In professional education (retail), SAP education has established an e-Academy ecosystem. While the content is available online, it can be accessed only from an education partner location. The entire experience has been enhanced by providing ability for real time subject matter support.
In the K-12 segment, digital solutions like smart boards and eContent have become the norm. With a host of players, these solutions are now common in most schools.
In the higher education segment, the adoption of e-Learning is still low. certification programmes see higher acceptance than programmes with no or weak certification. This is linked to employability.

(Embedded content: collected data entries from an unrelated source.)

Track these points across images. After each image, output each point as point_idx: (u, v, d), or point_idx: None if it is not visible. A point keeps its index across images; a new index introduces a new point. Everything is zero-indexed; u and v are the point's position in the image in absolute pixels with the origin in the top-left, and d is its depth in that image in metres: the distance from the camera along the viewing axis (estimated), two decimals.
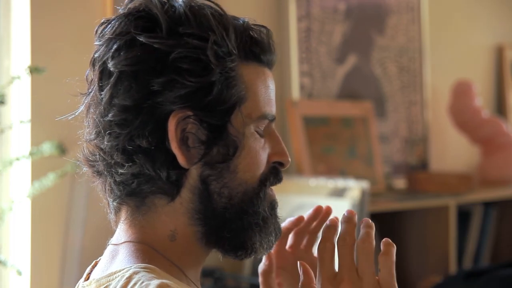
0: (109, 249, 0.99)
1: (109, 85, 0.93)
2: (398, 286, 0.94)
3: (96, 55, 0.96)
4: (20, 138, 2.03)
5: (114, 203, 0.97)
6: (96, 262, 1.02)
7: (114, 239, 0.99)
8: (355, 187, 2.11)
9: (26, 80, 1.96)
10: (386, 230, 2.51)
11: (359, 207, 2.09)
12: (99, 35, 0.97)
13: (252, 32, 0.97)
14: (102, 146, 0.95)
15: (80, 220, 2.06)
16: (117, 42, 0.94)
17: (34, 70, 1.83)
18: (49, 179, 1.90)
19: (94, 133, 0.96)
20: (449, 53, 3.11)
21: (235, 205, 0.96)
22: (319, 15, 2.61)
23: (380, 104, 2.81)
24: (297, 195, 2.18)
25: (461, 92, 2.95)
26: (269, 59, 0.99)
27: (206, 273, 2.16)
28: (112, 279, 0.92)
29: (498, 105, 3.30)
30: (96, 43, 0.97)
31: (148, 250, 0.95)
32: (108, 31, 0.95)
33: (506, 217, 2.90)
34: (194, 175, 0.94)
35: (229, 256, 0.99)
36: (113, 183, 0.95)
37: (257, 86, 0.97)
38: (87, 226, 2.06)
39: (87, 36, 2.11)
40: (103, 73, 0.94)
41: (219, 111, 0.93)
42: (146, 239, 0.95)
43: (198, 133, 0.93)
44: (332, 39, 2.66)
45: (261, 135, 0.98)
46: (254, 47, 0.97)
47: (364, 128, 2.61)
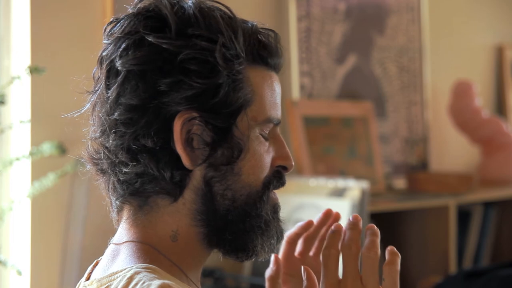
0: (110, 249, 0.99)
1: (116, 84, 0.93)
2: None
3: (104, 54, 0.96)
4: (20, 138, 2.02)
5: (117, 202, 0.97)
6: (97, 262, 1.02)
7: (116, 239, 0.99)
8: (355, 187, 2.11)
9: (26, 80, 1.95)
10: (386, 230, 2.50)
11: (359, 207, 2.09)
12: (108, 34, 0.97)
13: (260, 36, 0.97)
14: (107, 145, 0.95)
15: (80, 220, 2.05)
16: (126, 41, 0.94)
17: (34, 70, 1.83)
18: (49, 179, 1.90)
19: (100, 131, 0.95)
20: (449, 53, 3.11)
21: (238, 208, 0.96)
22: (319, 15, 2.61)
23: (380, 104, 2.80)
24: (297, 195, 2.18)
25: (461, 92, 2.95)
26: (276, 63, 1.00)
27: (206, 273, 2.16)
28: (114, 279, 0.92)
29: (498, 105, 3.30)
30: (105, 42, 0.97)
31: (150, 250, 0.95)
32: (117, 30, 0.95)
33: (506, 217, 2.90)
34: (198, 176, 0.94)
35: (230, 258, 0.98)
36: (117, 182, 0.95)
37: (264, 90, 0.97)
38: (87, 226, 2.06)
39: (87, 36, 2.12)
40: (111, 72, 0.94)
41: (225, 113, 0.93)
42: (148, 239, 0.95)
43: (203, 135, 0.93)
44: (332, 39, 2.66)
45: (266, 139, 0.98)
46: (262, 51, 0.97)
47: (364, 128, 2.61)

There are institutions of higher education that have been early movers, while some are still skeptical about students adopting e-Learning. Colleges that embed the courses as a part of their curriculum and design their learning around e-Learning will see higher success than those who adopt a “digital library” approach.

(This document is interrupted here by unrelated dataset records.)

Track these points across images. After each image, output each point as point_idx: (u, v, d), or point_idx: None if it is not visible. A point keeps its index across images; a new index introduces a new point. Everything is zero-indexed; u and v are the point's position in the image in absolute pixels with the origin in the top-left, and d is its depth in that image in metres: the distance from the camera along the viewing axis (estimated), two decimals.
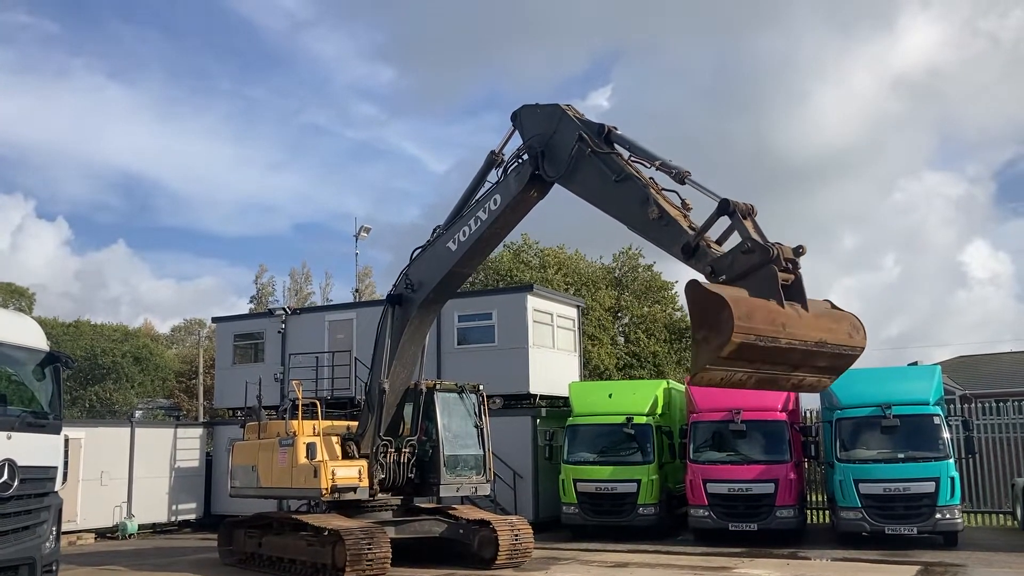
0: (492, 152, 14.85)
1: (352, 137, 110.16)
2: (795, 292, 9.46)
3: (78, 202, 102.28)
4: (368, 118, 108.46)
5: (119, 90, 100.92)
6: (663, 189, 11.40)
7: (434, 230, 15.81)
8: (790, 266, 9.44)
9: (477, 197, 15.05)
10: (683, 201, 11.16)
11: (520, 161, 14.01)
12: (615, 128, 12.50)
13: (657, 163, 11.50)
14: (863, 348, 9.82)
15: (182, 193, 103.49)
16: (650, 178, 11.72)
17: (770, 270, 9.40)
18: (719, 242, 10.47)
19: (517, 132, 14.21)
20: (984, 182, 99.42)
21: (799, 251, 9.52)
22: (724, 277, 9.82)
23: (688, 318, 10.77)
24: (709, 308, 9.07)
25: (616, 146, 12.29)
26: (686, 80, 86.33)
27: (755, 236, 9.72)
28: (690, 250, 10.50)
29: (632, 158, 12.03)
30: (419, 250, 16.00)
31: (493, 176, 14.90)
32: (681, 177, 11.05)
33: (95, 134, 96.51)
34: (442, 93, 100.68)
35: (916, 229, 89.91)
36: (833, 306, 10.03)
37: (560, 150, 13.09)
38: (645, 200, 11.33)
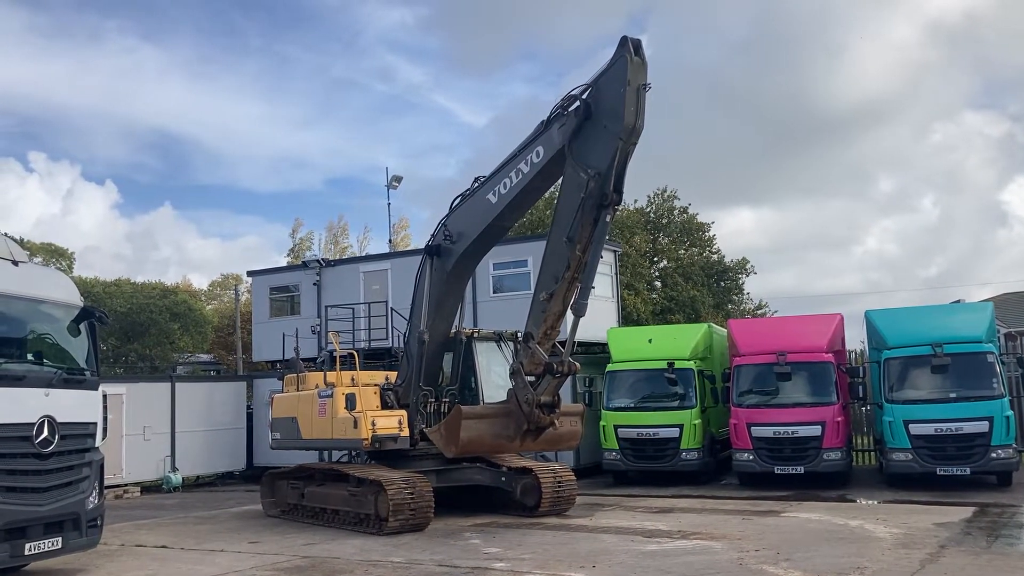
0: (542, 122, 13.84)
1: (382, 91, 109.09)
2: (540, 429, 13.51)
3: (117, 163, 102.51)
4: (399, 72, 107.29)
5: (152, 51, 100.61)
6: (575, 277, 12.74)
7: (475, 179, 15.23)
8: (539, 426, 13.31)
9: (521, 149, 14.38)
10: (574, 302, 12.68)
11: (565, 113, 13.18)
12: (617, 203, 12.53)
13: (573, 292, 12.77)
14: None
15: (216, 150, 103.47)
16: (582, 261, 12.62)
17: (521, 422, 13.31)
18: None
19: (613, 65, 12.41)
20: None
21: (553, 426, 13.41)
22: (512, 384, 13.54)
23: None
24: (453, 429, 13.76)
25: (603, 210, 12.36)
26: (722, 33, 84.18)
27: (545, 397, 13.12)
28: (523, 340, 13.53)
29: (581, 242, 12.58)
30: (459, 199, 15.48)
31: None
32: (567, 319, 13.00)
33: (130, 95, 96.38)
34: (476, 48, 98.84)
35: (955, 170, 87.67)
36: (580, 418, 15.01)
37: (590, 144, 12.59)
38: (555, 280, 12.89)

Considering the digital divide in our country, how effective is e-Learning in reaching out to the rural or backward areas?
e-Learning is the solution to addressing the GER ambitions of the country. It can ensure that quality education is available at scale and beats the challenges of shortage of faculty and reach. Each market has different issues that need to be sorted out. Basic infrastructure challenges still pose a real threat to mass adoption. Overcoming these challenges will provide innumerable opportunities for solution providers.

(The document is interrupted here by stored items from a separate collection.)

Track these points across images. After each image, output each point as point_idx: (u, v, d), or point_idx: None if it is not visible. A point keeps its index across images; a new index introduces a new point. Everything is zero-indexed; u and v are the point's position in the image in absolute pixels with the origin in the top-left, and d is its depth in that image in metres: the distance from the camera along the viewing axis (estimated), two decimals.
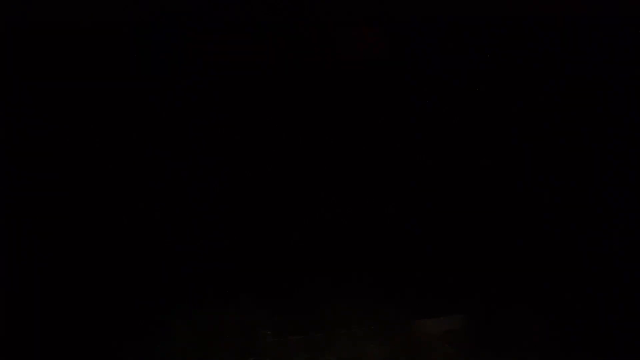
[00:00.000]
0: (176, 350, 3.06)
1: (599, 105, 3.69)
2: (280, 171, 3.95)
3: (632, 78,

How beneficial is learning in a virtual classroom?
Virtual classrooms can provide instant scale of delivery. If used properly in an e-Learning programme, they can prove to be very effective. Earlier solutions needed expensive and dedicated connectivity. This made them commercially unviable due to the huge cost of delivery. In today’s market, there are far more cost effective solutions that use the existing Internet connections. This reduces the cost drastically.
Where do you see the online education market in the next few years?
The online education market will continue to grow in India. Over the next few years, there will be a push to consolidate among sub-scale players. There have been over 300 venture capital/private equity deals in the education space since 2010. The investors will need exits soon. Not many of the funded companies have scale to list in public markets and hence, will have to look at more strategic options.
It can be assumed that new entrants will continue to look at micro markets. The larger players will look at expanding beyond their current “strong holds” into adjacent areas. For example, K-12 players will look at larger push in higher education markets, and assessment solution companies will look at offering content solutions etc.